Turning Advocacy into Action
Following the training, Elizabeth began applying what she learned in practical ways.
She led a team of youth advocates to engage with Modupe Cole Memorial School in Lagos, where they worked with school authorities and government stakeholders to discuss inclusive education and support for students with disabilities.
At the same time, she continued expanding the work of Linking Circles Academy, training teachers on disability inclusion, classroom accessibility, and reasonable accommodation. Drawing from both lived experience and professional expertise, she began helping schools rethink how they support learners with disabilities.
“In the last few months, my academy has trained 30 teachers on inclusive practices in both physical and virtual classrooms,” she says.

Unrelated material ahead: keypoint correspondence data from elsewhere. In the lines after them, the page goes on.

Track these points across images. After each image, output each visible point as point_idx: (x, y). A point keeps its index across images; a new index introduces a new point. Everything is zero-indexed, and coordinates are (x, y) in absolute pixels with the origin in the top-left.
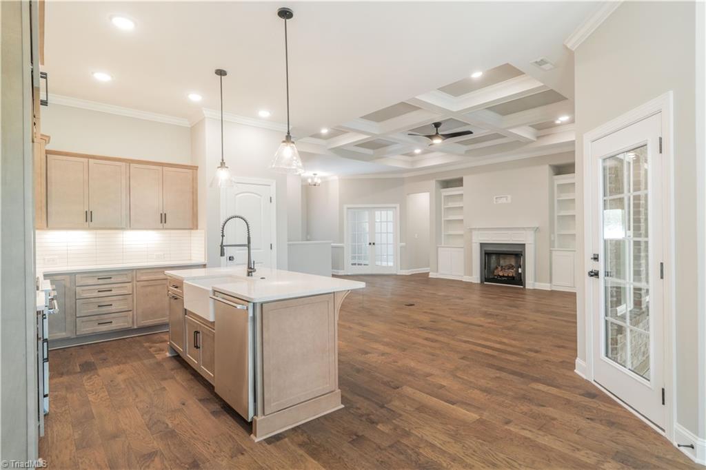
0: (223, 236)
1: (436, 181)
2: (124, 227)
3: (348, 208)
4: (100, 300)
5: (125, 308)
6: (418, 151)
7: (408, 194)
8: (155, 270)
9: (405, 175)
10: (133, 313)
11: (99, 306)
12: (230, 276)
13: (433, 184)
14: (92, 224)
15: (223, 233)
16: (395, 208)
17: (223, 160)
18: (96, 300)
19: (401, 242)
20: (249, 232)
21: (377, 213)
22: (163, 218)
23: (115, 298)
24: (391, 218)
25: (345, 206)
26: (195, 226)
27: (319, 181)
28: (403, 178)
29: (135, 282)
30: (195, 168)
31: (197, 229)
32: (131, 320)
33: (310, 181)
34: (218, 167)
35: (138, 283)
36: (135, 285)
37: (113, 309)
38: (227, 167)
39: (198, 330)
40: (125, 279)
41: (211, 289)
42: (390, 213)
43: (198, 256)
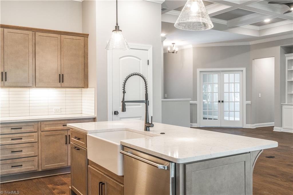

Her motivation remains deeply personal.
“One of the reasons I went into teaching was because of the exclusion I faced in school from my teachers,” she explains. “So now I train teachers on how to be more inclusive.”
From Local Advocacy to Global Leadership
By September 2025, Elizabeth’s advocacy journey had expanded significantly.
She was selected as a Mandela Washington Fellow, where she engaged with more than 25 young African leaders and used the opportunity to champion accessibility and workplace inclusion.
During an Ignite Talk delivered as part of the fellowship, she challenged organisations to move beyond pity and begin recognising persons with disabilities as contributors to economic growth and innovation.
Her message resonated.
“Some of the leaders reached out afterwards to say they had strengthened their inclusive policies,” she says. “Some organisations increased the number of employees with disabilities and began seeing persons with disabilities as contributors, not people to pity.”
Her work also led to participation in major international spaces, including the Global Disability Summit in Berlin, where she moderated a fireside conversation on economic inclusion through the We Can Work programme.
The session became one of the most attended discussions at the summit.
“We felt like mini celebrities afterwards,” she says with a laugh. “The appreciation and engagement from participants was overwhelming.”
Elizabeth also collaborated with Sightsavers to review the Copenhagen Declaration ahead of the upcoming World Social Summit in Qatar, contributing perspectives on accessibility and inclusion alongside other young persons with disabilities globally.
Building Pathways for Others
As her visibility grew, Elizabeth remained committed to creating opportunities for others.
She launched the Albinism Youth Exchange Programme to support young Nigerians with albinism through mentorship and advocacy training. She also served as advocacy coach for what she describes as Nigeria’s first inclusive pageantry for women with albinism.
The initiative combined beauty, leadership, and advocacy, with finalists developing community-based advocacy projects under her mentorship.
“It was not just a beauty pageant,” she says. “It was an advocacy pageant.”
Across the organisations she supports, Elizabeth continues pushing for stronger inclusion practices and reasonable accommodation for young persons with disabilities.
“One thing I’ve realised is that many leaders simply do not understand disability inclusion,” she says. “Sometimes they just need awareness, engagement, and practical guidance.”
Redefining What Inclusion Looks Like
For Elizabeth, advocacy is no longer just about raising awareness. It is about shifting systems, changing mindsets, and helping young persons with disabilities recognise their own value.
“It is one thing to have skills,” she says. “It is another thing to understand the value you bring to the table.”
That belief continues to shape her vision for the future. Through education, youth organising, storytelling, and policy engagement, she hopes to help build a society where inclusion is not treated as charity, but as a necessary part of social and economic progress.
Her story is a reminder that when young persons with disabilities are given space to lead, their impact can extend far beyond themselves, influencing schools, workplaces, policies, and communities across borders.